While PhrazIt powers of TextRank for single document summarization, it feeds off LexRank for multi-document summarization. The TextRank framework is extrapolated to LexRank to also allow for lexical association. LexRank conventionally uses just cosine similarity. However, within the PhrazIt framework we have again powered off the contextualized phrasal vectors to assess phrasal similarity. (This has been elucidated in the previous section). Additionally, we have also applied a heuristic post processing that not only adds sentences in a ranked order but also discards sentences that are paraphrases of each other so that the summary rendered biases away from picking sentences that might be paraphrases or repetitions of each other.
Customer Adoption :
Several industries spanning across several domains recognize the usefulness of a progressive text summarizer. Consequently, PhrazIt has seen a series of successful adoptions by several clients. It just works.

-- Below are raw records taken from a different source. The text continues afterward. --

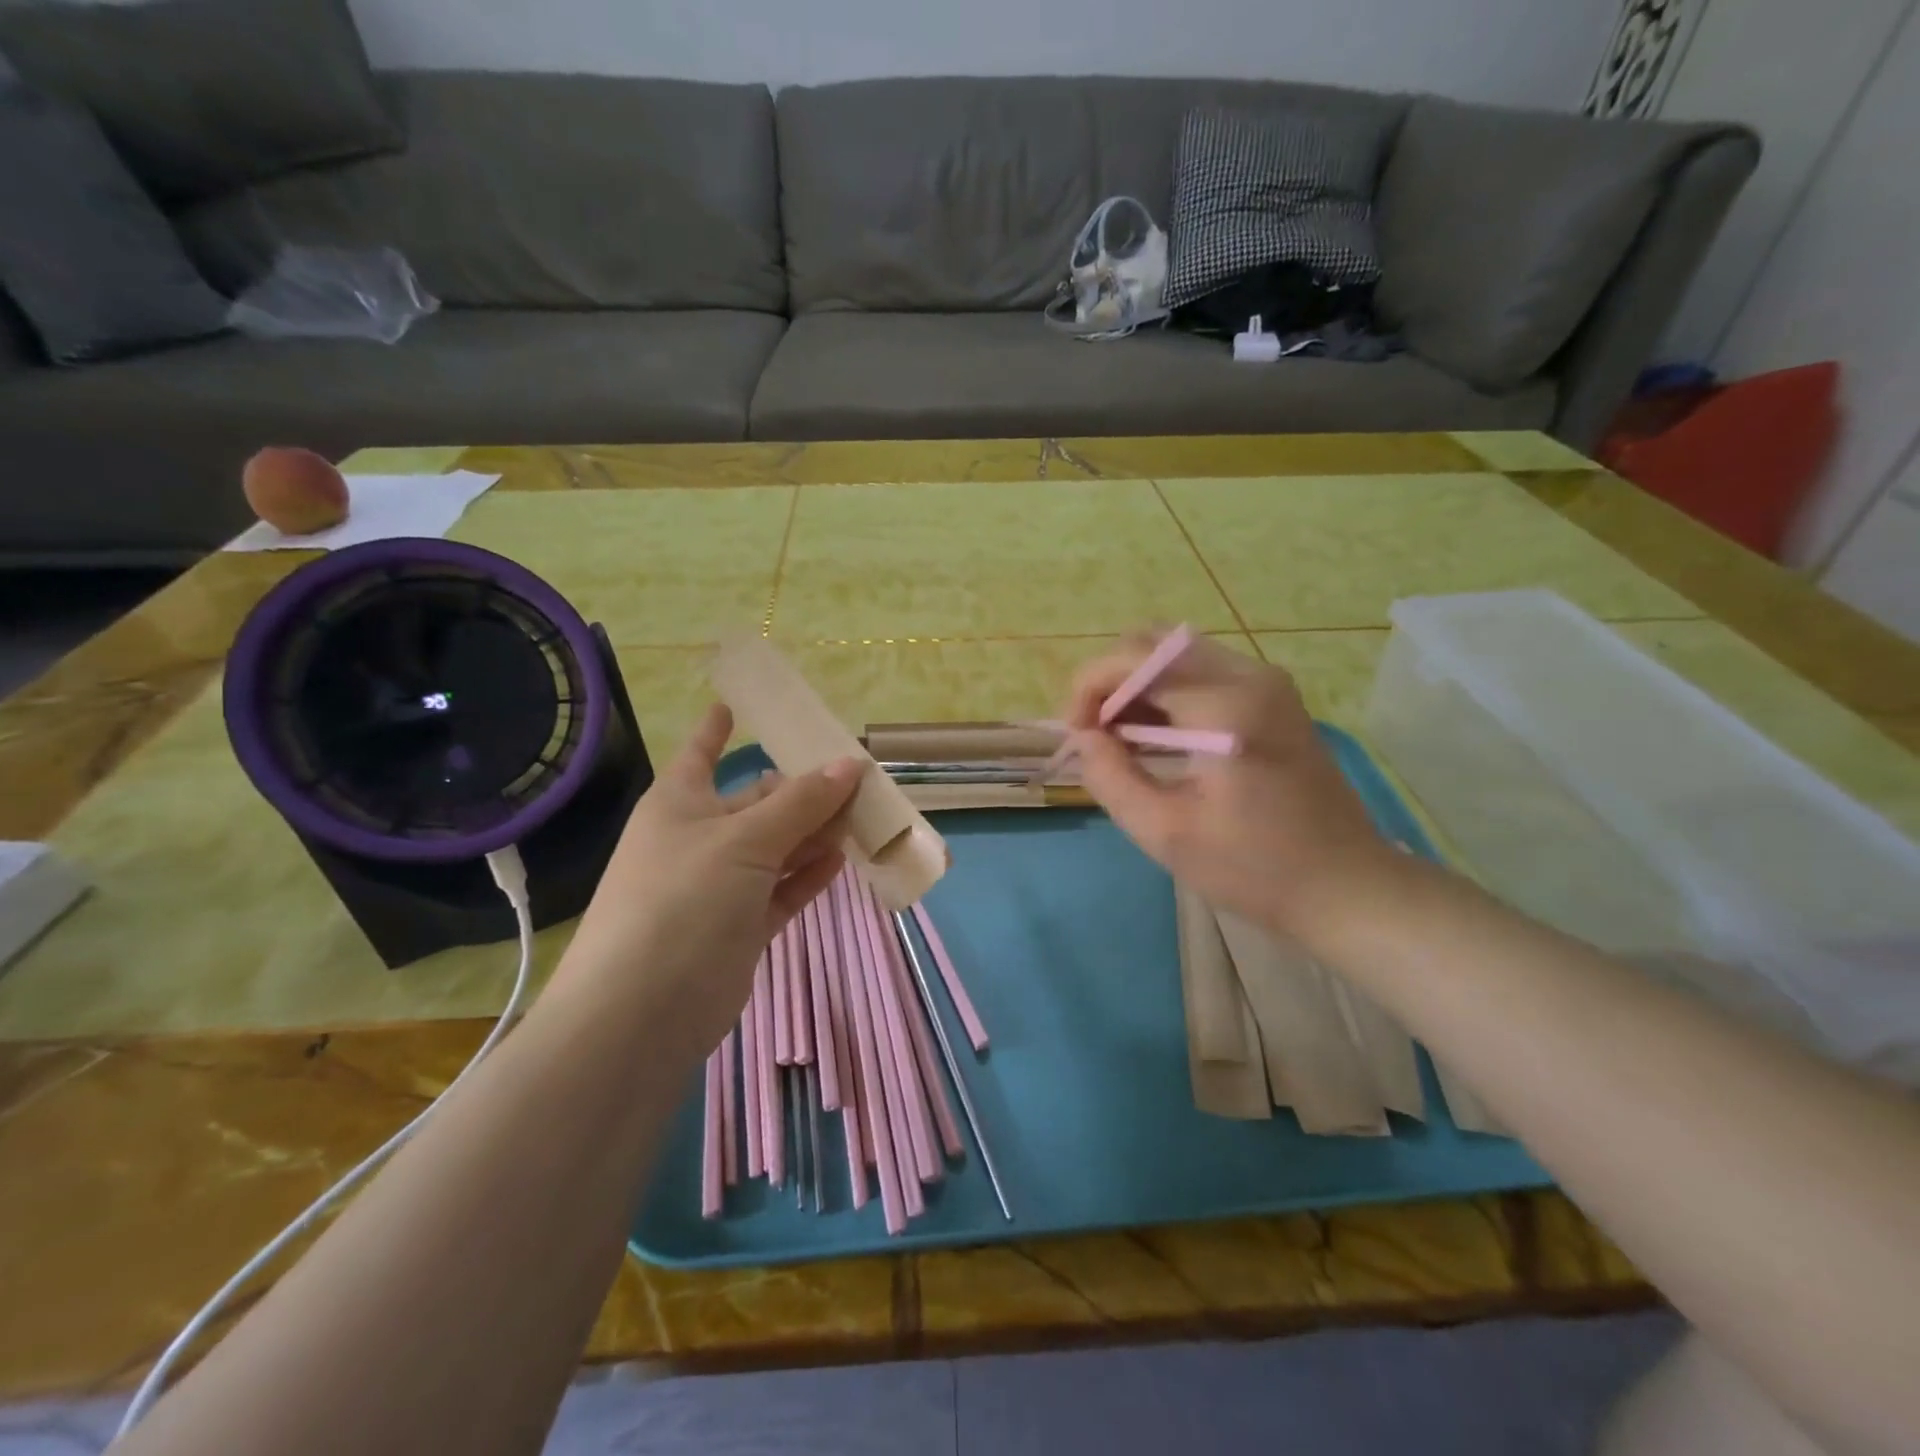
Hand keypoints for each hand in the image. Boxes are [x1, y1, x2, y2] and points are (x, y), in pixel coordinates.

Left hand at [555, 703, 859, 1053]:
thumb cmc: (683, 901)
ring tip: (863, 815)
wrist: (641, 1014)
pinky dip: (808, 875)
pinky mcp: (738, 927)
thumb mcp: (744, 841)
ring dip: (815, 833)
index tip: (734, 703)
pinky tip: (842, 860)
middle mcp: (698, 838)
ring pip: (776, 847)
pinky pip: (781, 889)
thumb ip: (801, 804)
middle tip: (856, 777)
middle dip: (801, 790)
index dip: (717, 728)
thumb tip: (850, 764)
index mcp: (680, 804)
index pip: (701, 752)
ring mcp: (719, 886)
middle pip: (756, 802)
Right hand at [1065, 634, 1399, 940]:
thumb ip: (1110, 777)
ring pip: (1177, 653)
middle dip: (1111, 681)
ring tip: (1119, 740)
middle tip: (1095, 735)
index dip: (1089, 688)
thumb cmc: (1254, 868)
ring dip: (1137, 686)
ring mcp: (1267, 682)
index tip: (1075, 735)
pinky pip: (1203, 672)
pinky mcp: (1274, 697)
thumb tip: (1083, 737)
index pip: (1134, 660)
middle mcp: (1249, 675)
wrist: (1346, 886)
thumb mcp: (1165, 833)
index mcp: (1225, 707)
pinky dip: (1167, 693)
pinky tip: (1156, 738)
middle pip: (1154, 643)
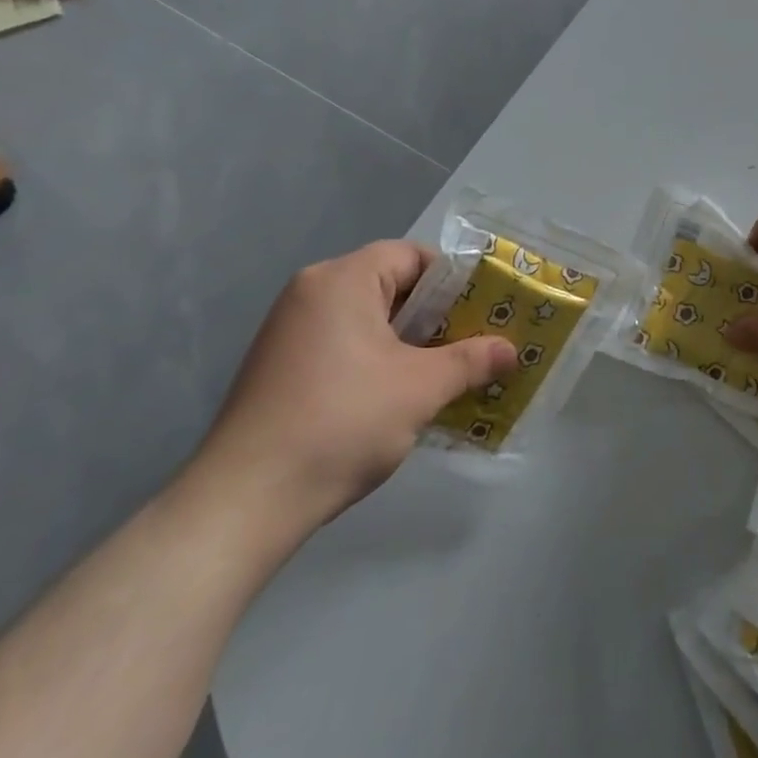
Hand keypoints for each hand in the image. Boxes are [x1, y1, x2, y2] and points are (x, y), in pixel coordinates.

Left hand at [188, 241, 515, 538]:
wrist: (245, 501)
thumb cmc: (343, 422)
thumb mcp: (422, 388)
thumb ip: (471, 360)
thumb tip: (512, 350)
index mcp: (341, 280)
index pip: (410, 256)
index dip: (453, 280)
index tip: (483, 312)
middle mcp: (310, 294)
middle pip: (389, 286)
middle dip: (435, 315)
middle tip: (473, 344)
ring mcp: (289, 333)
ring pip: (368, 320)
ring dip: (409, 343)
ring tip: (445, 374)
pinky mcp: (279, 369)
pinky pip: (343, 346)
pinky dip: (377, 361)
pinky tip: (399, 398)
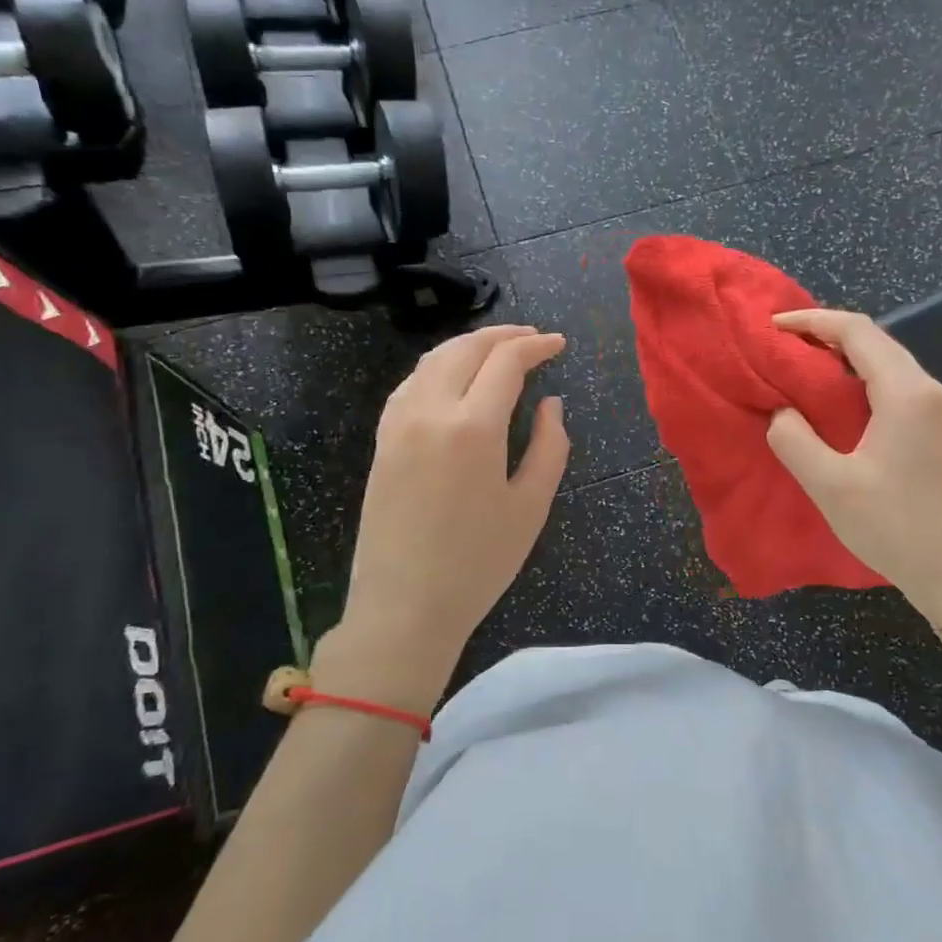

Usecase #1: Summarizing long emails
The client (A popular corporate learning solutions provider) wished to condense a set of verbose emails (~3500 words per email) into a few sentences (~50 words) that conveyed the most important points thereby picking the essence of the email. The most important aspect of the summary was to not miss the call-to-actions in the emails. PhrazIt’s ability to render summaries in accordance to the context of the document (here email) aided tremendously by not only generating a contextualized summary that is a precise representation of the email, but also one that ranks the action items(important pieces of the email) in accordance with their ‘thematic relevance’.
Usecase #2 : Integrating into partner workflow
The client (A popular Q&A site) wanted to highlight and pick thematically relevant text snippets from a wordy answer. PhrazIt was successfully integrated into the client’s workflow with PhrazIt and Watson’s Retrieve and Rank offering providing a comprehensive solution that granted the ability to quickly skim over the answers to their queries.
Future Work :
Evaluating summaries (be it automatically or manually) continues to be a difficult task. The main problem in the evaluation comes from the impossibility of building a standard against which the results of a system can be compared given that the nature of a summary is so subjective. Content choice is not a settled problem. People are completely different and subjective authors would possibly select completely different sentences. As a result, it is imperative that we continue to develop frameworks that are focussed at bringing order to texts.